List of tasks »
• A. Decide whether each statement below agrees with the passage on the photographic processing apparatus. Answer yes or no for each, and quote the deciding words of the passage. (i) Every version of the apparatus includes a dryer. (ii) The figures show the drive means for the nip rollers. (iii) Each of the units 14, 16 and 18 has its own sump tank.
• B. Write the next part of the passage on the photographic processing apparatus, picking up after its final sentence.

Figure 7 is an enlarged partial cross sectional view of the inner nozzle and one of the associated outer nozzles;
Figure 8 is a perspective view of the outer nozzle illustrated in Figure 7;
Figure 9 is a side elevation view of a portion of the outer nozzle as taken along line 9-9 of Figure 7 illustrating how the outer nozzle is mounted to the associated tank;
Figure 10 is a partial greatly enlarged view of the outer nozzle as taken along line 10-10 of Figure 7 illustrating one of the projections used to maintain the spacing of the discharge opening; and
Figure 11 is a view similar to Figure 10 illustrating a modified projection.

Figure 1 of the drawings illustrates a photographic processing apparatus made in accordance with the present invention, generally designated 10, that is useful for processing a strip or sheet of photosensitive material 12 (film, paper or other suitable material). The photographic processing apparatus 10 includes a plurality of photographic processing units, three of which are shown at 14, 16 and 18. A processing fluid 22 is supplied to each unit. The processing fluid 22 is generally in a liquid form and includes such photographic processing liquids as developer, fixer, bleach, rinsing fluid, water, or any other fluids for use in the processing of photosensitive material. Any number of photographic processing units can be included in the photographic process apparatus 10 depending upon the number of processing fluids required for processing a specific photosensitive material. The processor may, of course, include other elements typically found in processors. For example, a dryer 20 may be provided for drying of the photosensitive material. Additionally, a processing unit made in accordance with the present invention may be combined with other conventional processing units as desired.
A plurality of sump tanks 23,25,27 for holding a processing fluid are provided for units 14, 16, 18, respectively. The photosensitive material 12 is conveyed through the apparatus by a plurality of nip rollers 28 associated with the photographic processing units 14,16,18. The rollers 28 can be driven by any conventional drive means (not shown).

Data excerpt »
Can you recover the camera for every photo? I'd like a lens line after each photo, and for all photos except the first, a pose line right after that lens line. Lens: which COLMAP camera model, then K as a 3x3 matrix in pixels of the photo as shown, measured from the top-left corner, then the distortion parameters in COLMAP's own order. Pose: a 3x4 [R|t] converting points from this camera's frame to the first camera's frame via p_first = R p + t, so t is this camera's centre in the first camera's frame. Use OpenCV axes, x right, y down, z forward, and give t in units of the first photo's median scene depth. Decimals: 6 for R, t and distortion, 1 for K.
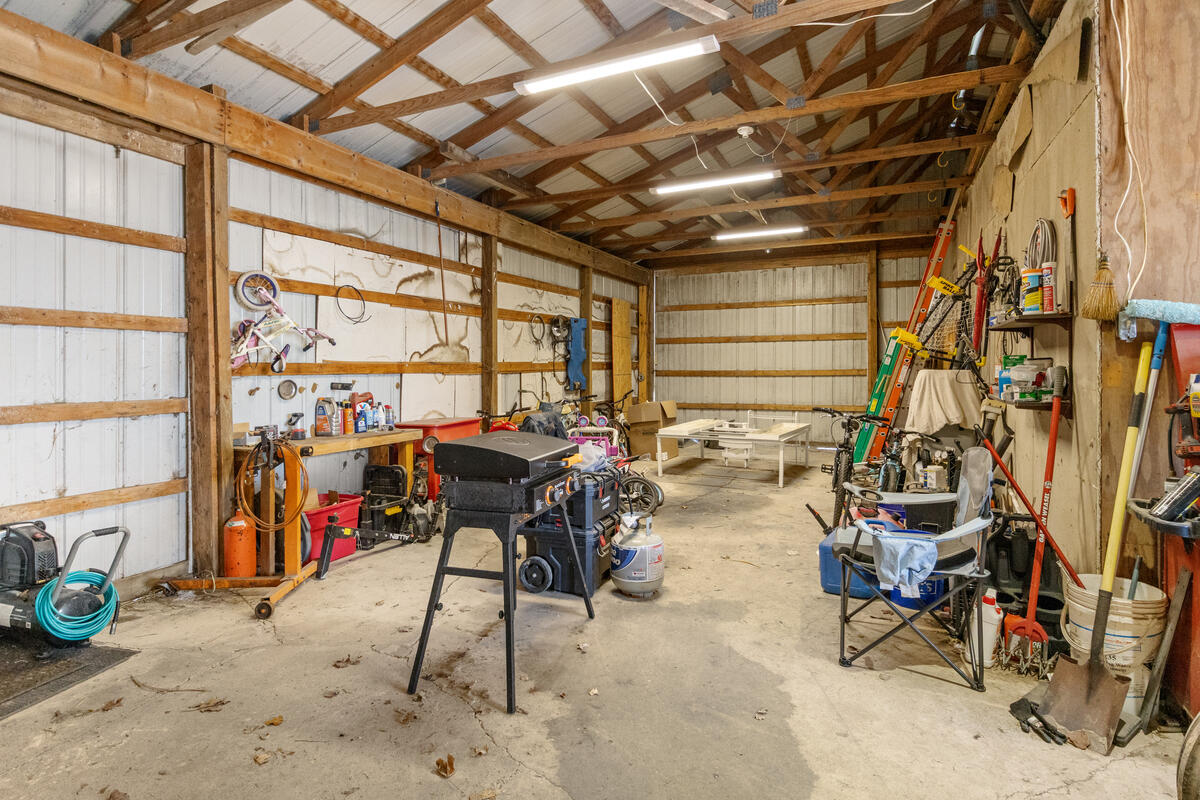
lens RADIAL K [[613.4, 0, 604.2], [0, 613.4, 370.5], [0, 0, 1]] dist [-0.010991, -0.000668]
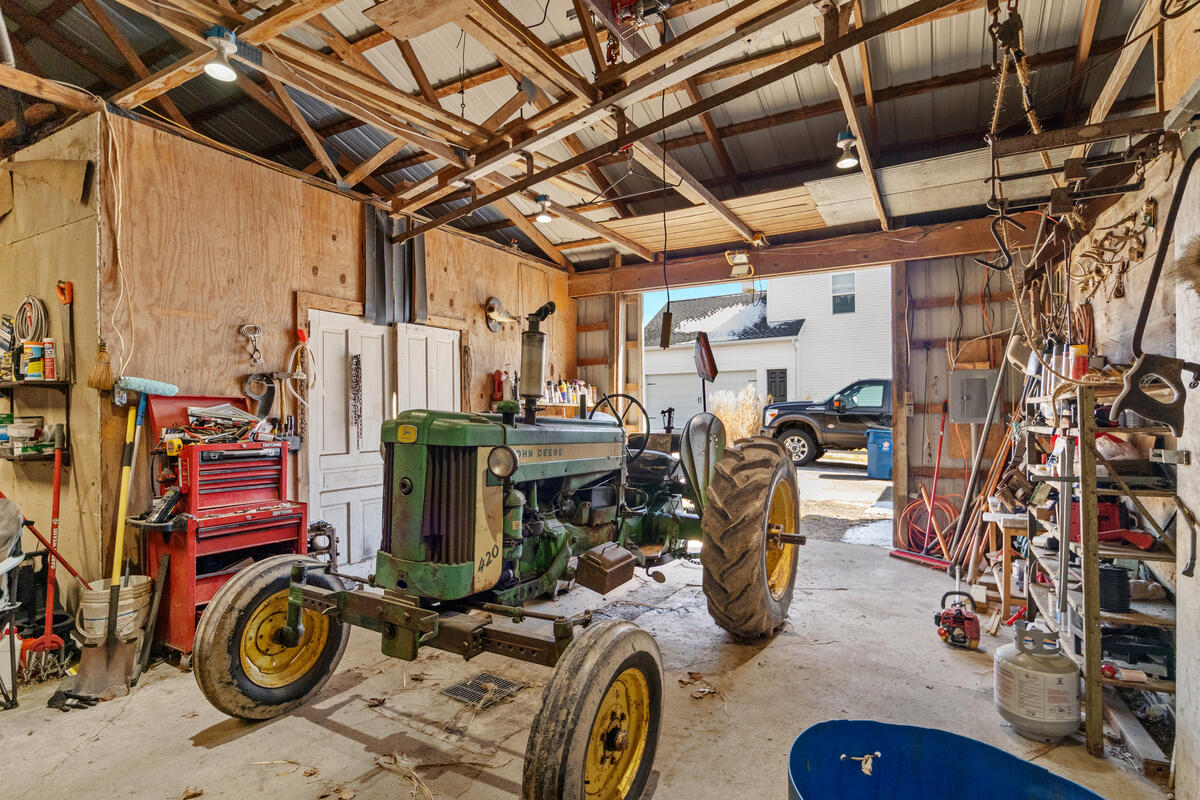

Your responses »
• A.
(i) No: "a dryer 20 may be provided for drying of the photosensitive material."
(ii) No: "The rollers 28 can be driven by any conventional drive means (not shown)."
(iii) Yes: "A plurality of sump tanks 23,25,27 for holding a processing fluid are provided for units 14, 16, 18, respectively."

• B.
The photographic processing units 16, 18 are the same or similar in construction to the photographic processing unit 14. Therefore, only processing unit 14 will be discussed in detail, it being understood that the other processing units are similarly constructed. Referring to Figures 2-6, processing unit 14 comprises an upper tank 30 and a lower tank 32 having retention chambers 31, 33, respectively, for holding a processing fluid 22. Four connecting tubes 34 (as best seen by reference to Figure 5) connect the retention chambers 31, 33 of tanks 30 and 32 so as to allow processing fluid 22 to flow freely between the upper tank 30 and lower tank 32. The processing unit 14 further includes a processing section 36 located between the upper tank 30 and lower tank 32. The processing section comprises an upper nozzle assembly 38 associated with the upper tank 30 and a lower nozzle assembly 40 associated with lower tank 32. The upper and lower nozzle assemblies 38, 40 define a narrow processing fluid processing chamber 42 through which the photosensitive material 12 travels during processing. The chamber 42 has an entrance 44 through which the photosensitive material enters the chamber 42 and an exit 46 through which the photosensitive material leaves the chamber 42. The upper nozzle assembly 38 includes an inner nozzle 48 mounted to the bottom of tank 30 and a pair of outer nozzles 50 secured to upper tank 30. The inner and outer nozzles 48, 50 define a pair of passages 52 which are in processing fluid communication with the retention chamber 31 of the upper tank 32 and an discharge opening/outlet 53 which extends along substantially the entire length of the tank 30 for dispensing of the processing fluid into chamber 42. The outlet 53 allows processing fluid 22 to enter chamber 42 and forms a first fluid layer on one side of the photosensitive material 12. The inner nozzle 48 comprises a substantially flat central section 57 which forms the top of chamber 42.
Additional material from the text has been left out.